Texte à examiner:
Vous trouvez que le mot « partage » revient souvent ? C'est parce que
le « Share » est omniprésent dans les réseaux
socionumériques. Toute la construction de ces sites a été
pensée pour faciliter et amplifier les partages de contenus.
Aujourd'hui, le pouvoir n'est plus dans l'interdiction d'une action mais dans
ce qu'il est rendu possible de faire. Les stratégies
élaborées par un site tel que Facebook influencent les
comportements de ses usagers à travers des outils techniques, le design
est un des résultats de ces stratégies. Puisqu'on décide
des caractéristiques par laquelle l'action va être possible, on
oriente les comportements. La contrainte n'est plus ce qui limite l'action mais
ce qui la rend possible. Pour s'en rendre compte, une analyse de la page
d'accueil de Facebook a été faite.

Entrées fournies:
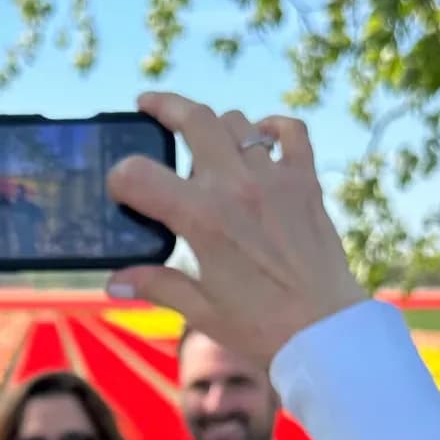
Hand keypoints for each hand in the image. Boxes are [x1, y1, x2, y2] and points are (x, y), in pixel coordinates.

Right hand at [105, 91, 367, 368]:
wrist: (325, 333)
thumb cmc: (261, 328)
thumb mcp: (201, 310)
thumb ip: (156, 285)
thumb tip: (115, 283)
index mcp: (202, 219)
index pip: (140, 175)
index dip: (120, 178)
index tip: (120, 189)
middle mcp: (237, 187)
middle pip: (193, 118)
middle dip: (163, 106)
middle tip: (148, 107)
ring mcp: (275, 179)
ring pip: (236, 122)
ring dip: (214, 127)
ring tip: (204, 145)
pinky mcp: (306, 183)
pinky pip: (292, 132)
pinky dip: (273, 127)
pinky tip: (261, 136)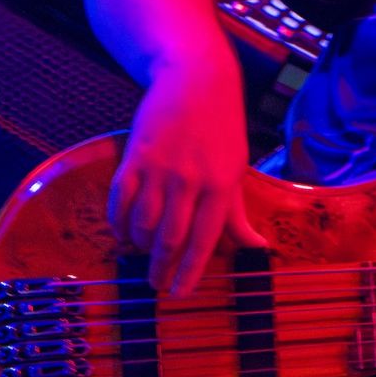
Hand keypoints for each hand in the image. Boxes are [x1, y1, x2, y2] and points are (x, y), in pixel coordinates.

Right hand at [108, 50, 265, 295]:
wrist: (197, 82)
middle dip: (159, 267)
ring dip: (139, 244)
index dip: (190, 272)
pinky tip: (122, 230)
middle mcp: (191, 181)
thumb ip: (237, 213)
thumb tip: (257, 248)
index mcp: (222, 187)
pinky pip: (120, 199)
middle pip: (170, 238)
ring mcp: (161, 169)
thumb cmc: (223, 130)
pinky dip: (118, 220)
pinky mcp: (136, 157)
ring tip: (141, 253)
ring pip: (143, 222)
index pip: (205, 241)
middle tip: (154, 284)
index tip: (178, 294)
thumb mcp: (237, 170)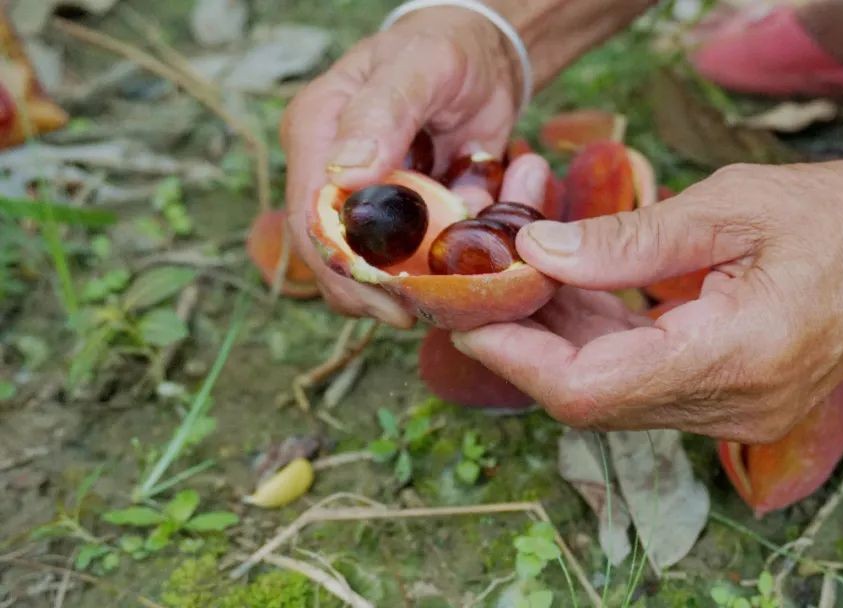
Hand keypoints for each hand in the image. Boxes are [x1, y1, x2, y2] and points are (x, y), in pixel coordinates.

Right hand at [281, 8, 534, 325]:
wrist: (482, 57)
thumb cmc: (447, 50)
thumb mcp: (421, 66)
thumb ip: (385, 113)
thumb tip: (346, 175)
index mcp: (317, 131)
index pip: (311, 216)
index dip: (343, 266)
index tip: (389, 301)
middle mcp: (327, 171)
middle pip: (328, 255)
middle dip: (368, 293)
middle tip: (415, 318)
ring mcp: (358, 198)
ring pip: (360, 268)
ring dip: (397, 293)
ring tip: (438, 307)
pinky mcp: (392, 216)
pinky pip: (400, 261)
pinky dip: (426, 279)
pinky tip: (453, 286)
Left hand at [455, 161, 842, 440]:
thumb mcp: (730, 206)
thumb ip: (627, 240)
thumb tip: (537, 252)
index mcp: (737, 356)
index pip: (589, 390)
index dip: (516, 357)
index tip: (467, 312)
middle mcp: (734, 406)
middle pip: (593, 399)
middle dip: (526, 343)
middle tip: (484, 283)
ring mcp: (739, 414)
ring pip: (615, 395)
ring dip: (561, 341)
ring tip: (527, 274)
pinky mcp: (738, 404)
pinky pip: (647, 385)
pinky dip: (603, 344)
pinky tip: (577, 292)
* * *
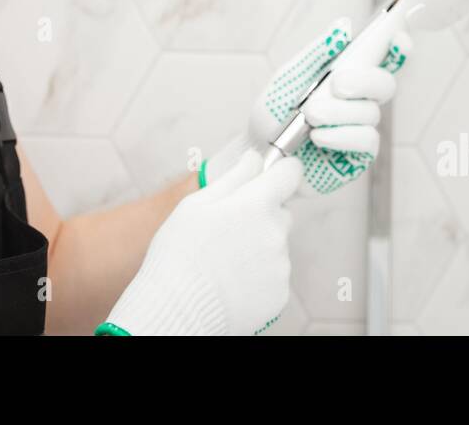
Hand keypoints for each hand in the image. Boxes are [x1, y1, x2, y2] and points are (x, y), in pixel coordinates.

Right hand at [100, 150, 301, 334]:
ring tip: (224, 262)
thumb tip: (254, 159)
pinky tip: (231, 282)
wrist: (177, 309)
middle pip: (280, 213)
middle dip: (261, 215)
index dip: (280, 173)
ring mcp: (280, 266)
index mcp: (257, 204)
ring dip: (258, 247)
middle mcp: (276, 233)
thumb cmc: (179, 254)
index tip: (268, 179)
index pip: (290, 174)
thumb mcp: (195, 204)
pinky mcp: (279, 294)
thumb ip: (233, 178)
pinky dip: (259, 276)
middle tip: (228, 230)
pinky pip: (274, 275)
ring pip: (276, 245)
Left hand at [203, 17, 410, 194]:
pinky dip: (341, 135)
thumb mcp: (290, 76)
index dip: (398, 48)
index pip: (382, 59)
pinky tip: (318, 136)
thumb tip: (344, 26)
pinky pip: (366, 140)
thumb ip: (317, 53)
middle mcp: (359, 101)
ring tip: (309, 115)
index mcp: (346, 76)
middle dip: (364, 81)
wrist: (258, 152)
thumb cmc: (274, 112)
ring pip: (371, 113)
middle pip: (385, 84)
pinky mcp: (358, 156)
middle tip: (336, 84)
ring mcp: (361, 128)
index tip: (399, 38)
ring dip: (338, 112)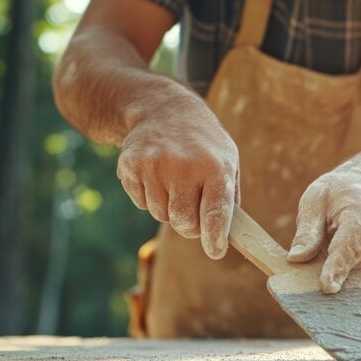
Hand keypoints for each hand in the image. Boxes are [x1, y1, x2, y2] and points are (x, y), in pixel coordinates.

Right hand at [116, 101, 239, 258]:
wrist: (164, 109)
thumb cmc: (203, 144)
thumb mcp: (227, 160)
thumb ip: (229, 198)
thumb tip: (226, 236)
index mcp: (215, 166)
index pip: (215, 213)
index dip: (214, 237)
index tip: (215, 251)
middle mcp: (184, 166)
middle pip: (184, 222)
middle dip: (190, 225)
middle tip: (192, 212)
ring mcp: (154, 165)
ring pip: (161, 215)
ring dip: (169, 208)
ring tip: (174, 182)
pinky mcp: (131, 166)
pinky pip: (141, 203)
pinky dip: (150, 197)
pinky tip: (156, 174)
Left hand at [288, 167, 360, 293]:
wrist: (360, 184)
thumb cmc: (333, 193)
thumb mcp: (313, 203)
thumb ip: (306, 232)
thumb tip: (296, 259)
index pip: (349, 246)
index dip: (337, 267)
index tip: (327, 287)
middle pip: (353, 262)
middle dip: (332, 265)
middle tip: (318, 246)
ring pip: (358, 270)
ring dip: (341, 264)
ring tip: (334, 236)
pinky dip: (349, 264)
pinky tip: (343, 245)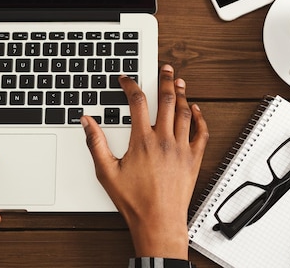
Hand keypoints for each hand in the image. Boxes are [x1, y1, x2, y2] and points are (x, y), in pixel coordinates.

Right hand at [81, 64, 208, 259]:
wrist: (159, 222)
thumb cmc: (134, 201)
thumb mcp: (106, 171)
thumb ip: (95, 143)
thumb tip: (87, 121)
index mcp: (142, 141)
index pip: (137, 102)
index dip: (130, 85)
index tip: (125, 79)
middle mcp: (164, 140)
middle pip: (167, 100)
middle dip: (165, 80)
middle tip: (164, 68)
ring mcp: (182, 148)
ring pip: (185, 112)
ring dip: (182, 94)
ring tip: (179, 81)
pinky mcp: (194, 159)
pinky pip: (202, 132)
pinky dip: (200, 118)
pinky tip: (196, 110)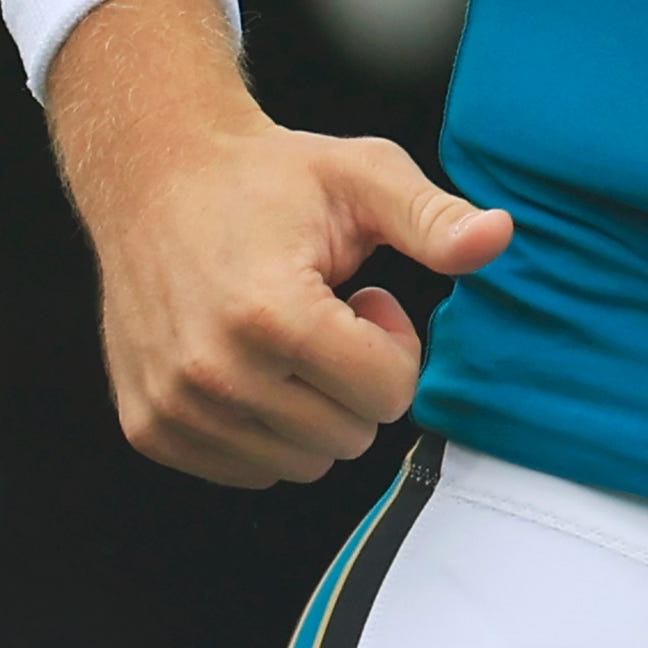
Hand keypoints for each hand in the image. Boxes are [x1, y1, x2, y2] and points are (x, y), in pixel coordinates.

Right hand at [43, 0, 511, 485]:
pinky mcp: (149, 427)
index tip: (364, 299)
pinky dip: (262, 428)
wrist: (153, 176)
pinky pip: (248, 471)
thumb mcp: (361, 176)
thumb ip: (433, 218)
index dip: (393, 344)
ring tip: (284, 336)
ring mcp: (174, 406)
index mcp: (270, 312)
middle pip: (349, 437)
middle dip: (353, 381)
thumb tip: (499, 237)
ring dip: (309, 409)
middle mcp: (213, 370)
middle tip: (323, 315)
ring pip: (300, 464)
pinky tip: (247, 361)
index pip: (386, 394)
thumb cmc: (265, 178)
---
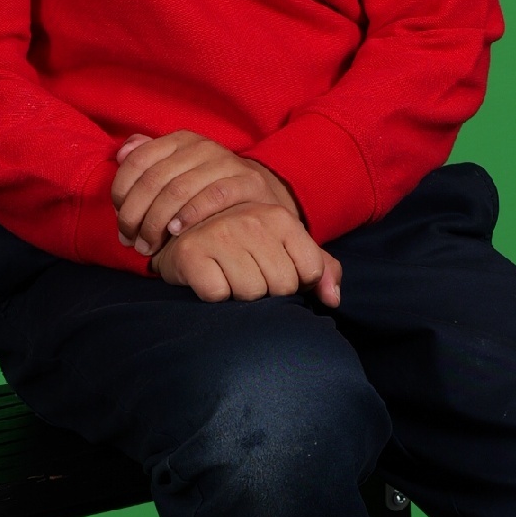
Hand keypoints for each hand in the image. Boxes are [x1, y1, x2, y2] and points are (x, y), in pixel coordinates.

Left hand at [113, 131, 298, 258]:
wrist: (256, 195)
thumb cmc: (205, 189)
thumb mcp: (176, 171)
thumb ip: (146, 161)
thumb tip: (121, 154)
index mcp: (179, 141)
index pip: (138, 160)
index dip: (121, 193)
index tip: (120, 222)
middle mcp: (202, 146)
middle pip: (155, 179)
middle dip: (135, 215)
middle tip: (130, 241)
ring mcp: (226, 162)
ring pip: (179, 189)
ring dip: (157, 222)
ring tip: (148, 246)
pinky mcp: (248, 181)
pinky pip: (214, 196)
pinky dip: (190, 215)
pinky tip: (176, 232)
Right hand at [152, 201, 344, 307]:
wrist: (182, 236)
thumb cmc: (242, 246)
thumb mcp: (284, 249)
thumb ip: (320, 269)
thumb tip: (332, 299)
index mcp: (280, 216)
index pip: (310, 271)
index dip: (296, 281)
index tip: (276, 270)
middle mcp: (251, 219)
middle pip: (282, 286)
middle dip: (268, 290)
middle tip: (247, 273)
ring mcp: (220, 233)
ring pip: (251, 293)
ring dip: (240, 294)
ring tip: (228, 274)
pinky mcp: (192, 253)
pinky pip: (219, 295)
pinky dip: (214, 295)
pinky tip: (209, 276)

Liste des tâches:
a: D'après le texte sur le partage dans les réseaux socionumériques, quelle page de Facebook a fait l'objet d'une analyse ?
b: Renvoyez à l'identique l'extrait du texte sur le partage dans les réseaux socionumériques qui débute aux mots « Vous trouvez que » et se termine après les mots « partages de contenus. ».
c: Rédigez la suite du texte sur le partage dans les réseaux socionumériques, à partir de sa dernière phrase.
Aucune tâche ne fait appel aux entrées fournies.

Réponses dans l'ordre:
a: Sa page d'accueil.

b:
Vous trouvez que le mot « partage » revient souvent ? C'est parce que
le « Share » est omniprésent dans les réseaux
socionumériques. Toute la construction de ces sites a été
pensée pour faciliter et amplifier les partages de contenus.

c:
! Accueil du site : en haut, au milieu : barre de statut dans
laquelle est inscrit « Exprimez-vous »57 à
l'intérieur (phrase qui s'éclairci quand on y met le curseur et
s'efface quand on commence à écrire), puis on choisi dans
l'onglet de cet encadré si on veut poster un statut (par défaut)
ou partager une photo ou une vidéo, trois choix s'offrent alors à
nous : « télécharger des photos/vidéos » ;
« Ajouter des photos synchronisées » ; « créer un
album photo ». Cet encadré est donc destiné à faire
partager nos contenues personnels à nos amis.
! Dans la Timeline / le fil d'actualités,
s'entremêlent publications d'amis et publications de pages que l'on a
aimé.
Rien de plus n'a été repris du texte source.